TThe Supreme Court’s permission to treat residents of Puerto Rico and other territories differently under federal programs has also fundamentally shaped what access territory residents have to health care.
Puerto Rico receives less Medicaid funding than if it were a state because of Congress’s maintenance of unfair payment formulas. And unlike the states, Puerto Rico’s Medicaid funding is also limited. Medicaid funding for the territory will plummet starting Dec. 13 unless Congress acts.
This means that it is difficult for doctors and hospitals to plan ahead and invest in their facilities. Uncertainty about funding also makes it harder to recruit and retain doctors, and the government has fewer funds to improve patient benefits.

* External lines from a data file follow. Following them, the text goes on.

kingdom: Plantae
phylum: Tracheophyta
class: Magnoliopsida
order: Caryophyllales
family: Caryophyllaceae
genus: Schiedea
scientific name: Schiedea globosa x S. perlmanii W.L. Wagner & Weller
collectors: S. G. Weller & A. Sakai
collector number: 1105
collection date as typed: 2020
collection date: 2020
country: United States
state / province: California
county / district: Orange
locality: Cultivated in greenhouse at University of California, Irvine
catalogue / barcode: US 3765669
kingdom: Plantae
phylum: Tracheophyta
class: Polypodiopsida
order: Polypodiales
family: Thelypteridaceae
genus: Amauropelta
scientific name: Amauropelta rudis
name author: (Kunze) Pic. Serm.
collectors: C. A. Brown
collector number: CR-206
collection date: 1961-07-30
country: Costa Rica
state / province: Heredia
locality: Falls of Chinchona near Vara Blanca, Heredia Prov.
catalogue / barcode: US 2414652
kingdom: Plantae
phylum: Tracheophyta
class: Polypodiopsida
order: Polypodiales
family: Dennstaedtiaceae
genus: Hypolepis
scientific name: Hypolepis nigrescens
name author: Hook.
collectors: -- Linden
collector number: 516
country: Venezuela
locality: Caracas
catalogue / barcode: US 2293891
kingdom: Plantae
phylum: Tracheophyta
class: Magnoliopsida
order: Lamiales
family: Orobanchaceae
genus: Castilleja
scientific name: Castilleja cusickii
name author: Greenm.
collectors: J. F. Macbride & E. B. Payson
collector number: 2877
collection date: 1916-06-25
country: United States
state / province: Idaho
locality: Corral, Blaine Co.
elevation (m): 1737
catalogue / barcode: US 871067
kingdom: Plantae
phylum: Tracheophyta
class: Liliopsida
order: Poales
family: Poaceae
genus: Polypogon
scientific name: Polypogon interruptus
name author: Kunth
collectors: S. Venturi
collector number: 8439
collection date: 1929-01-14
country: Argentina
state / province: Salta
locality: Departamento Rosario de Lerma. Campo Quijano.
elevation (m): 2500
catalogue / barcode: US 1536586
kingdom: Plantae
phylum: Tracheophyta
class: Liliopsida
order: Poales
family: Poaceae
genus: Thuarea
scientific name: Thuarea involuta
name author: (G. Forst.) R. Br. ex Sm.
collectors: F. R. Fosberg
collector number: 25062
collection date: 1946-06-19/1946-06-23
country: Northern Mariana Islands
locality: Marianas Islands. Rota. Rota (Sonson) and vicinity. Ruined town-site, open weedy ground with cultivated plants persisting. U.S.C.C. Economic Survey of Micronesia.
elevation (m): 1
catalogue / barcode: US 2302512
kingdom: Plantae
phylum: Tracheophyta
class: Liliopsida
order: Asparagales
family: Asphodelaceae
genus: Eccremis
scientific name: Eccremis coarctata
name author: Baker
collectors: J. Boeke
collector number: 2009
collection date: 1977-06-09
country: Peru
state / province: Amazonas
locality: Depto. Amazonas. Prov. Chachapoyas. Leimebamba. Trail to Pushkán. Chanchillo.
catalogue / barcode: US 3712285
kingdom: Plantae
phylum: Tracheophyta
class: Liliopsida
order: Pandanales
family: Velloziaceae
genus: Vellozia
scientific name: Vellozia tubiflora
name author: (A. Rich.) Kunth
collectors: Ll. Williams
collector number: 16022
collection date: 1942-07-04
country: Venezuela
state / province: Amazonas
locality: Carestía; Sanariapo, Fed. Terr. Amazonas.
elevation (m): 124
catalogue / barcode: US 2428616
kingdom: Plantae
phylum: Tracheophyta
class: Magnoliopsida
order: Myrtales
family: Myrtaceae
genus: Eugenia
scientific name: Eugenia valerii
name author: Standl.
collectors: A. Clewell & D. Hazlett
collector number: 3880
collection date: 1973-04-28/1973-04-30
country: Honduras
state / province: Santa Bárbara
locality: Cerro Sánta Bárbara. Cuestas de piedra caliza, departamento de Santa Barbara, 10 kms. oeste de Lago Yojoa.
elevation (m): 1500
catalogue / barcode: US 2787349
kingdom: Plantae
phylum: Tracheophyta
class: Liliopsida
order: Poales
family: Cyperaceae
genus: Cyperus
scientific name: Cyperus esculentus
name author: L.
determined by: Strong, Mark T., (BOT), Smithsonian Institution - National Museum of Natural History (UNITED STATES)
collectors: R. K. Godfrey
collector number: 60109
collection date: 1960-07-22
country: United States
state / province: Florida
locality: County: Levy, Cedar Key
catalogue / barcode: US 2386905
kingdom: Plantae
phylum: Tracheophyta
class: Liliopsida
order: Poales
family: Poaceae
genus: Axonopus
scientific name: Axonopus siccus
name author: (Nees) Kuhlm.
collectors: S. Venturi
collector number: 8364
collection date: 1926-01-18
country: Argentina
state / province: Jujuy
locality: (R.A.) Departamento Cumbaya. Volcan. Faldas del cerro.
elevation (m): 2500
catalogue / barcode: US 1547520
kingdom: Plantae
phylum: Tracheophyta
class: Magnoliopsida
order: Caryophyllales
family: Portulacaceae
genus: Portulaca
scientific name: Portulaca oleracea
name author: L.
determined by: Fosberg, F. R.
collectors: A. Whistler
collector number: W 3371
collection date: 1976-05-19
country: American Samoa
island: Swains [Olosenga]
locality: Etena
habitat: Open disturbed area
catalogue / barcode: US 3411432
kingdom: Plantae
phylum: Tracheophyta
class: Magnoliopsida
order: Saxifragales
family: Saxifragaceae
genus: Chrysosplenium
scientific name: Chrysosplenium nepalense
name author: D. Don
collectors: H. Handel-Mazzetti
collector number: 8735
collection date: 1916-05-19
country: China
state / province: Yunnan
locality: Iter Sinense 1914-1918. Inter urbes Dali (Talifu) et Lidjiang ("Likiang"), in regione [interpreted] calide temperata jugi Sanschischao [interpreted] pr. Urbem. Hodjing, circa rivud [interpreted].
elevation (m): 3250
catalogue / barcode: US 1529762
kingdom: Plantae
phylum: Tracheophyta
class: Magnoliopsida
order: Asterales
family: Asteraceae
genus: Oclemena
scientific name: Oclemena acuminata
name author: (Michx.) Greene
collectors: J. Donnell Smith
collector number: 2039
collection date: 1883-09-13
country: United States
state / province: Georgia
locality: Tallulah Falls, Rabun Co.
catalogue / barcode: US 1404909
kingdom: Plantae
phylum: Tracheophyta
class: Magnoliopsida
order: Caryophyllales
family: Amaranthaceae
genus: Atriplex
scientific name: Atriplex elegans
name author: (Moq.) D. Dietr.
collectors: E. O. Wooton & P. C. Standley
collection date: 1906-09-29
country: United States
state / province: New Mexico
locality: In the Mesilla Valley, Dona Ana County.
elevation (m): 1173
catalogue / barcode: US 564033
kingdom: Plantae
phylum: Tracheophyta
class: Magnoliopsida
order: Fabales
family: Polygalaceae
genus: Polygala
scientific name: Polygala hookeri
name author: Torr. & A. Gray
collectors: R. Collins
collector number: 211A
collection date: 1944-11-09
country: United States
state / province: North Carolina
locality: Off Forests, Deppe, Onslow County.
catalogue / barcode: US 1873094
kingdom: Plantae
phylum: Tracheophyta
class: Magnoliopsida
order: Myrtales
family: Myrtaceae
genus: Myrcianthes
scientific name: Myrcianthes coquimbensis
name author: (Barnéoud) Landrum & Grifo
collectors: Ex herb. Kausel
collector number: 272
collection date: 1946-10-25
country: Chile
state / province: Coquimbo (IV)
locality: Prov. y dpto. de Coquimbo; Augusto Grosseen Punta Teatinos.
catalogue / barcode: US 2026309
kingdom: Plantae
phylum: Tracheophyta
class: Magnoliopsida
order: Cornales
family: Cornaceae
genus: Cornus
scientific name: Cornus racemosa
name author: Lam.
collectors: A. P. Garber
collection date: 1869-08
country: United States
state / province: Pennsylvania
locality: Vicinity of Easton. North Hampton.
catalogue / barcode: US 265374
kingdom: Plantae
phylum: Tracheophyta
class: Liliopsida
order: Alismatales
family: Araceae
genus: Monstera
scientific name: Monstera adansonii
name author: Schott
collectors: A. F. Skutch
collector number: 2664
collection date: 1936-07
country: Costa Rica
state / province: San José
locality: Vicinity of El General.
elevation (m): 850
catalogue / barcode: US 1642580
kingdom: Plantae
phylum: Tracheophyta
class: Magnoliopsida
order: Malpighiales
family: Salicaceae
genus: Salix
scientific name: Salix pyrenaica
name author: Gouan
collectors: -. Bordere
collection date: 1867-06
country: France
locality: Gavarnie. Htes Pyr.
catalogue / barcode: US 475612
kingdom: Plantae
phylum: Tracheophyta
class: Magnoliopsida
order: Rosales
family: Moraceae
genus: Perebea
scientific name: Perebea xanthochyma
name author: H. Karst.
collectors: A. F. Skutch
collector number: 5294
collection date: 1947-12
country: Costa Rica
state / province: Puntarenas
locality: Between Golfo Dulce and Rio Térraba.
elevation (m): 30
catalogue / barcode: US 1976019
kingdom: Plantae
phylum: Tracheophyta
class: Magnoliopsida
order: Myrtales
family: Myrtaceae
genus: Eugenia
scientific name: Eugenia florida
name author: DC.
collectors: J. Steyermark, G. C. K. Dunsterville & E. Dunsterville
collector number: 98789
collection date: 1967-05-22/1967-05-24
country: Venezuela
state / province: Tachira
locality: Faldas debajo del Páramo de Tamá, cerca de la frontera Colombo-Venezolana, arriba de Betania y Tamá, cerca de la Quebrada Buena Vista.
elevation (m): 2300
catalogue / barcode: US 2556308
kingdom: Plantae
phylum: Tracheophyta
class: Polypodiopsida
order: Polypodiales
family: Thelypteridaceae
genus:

And it’s not just people who were born and raised in Puerto Rico who get less health care. A US citizen might live, for example, in New Jersey for most of his life and pay Medicare taxes, but that person’s federal benefits would be reduced if he decided to retire in Puerto Rico.
“This different treatment leads to tangible differences in health. They have become a constant, discriminatory treatment,” said Jaime Torres, president of Latinos for Healthcare Equity.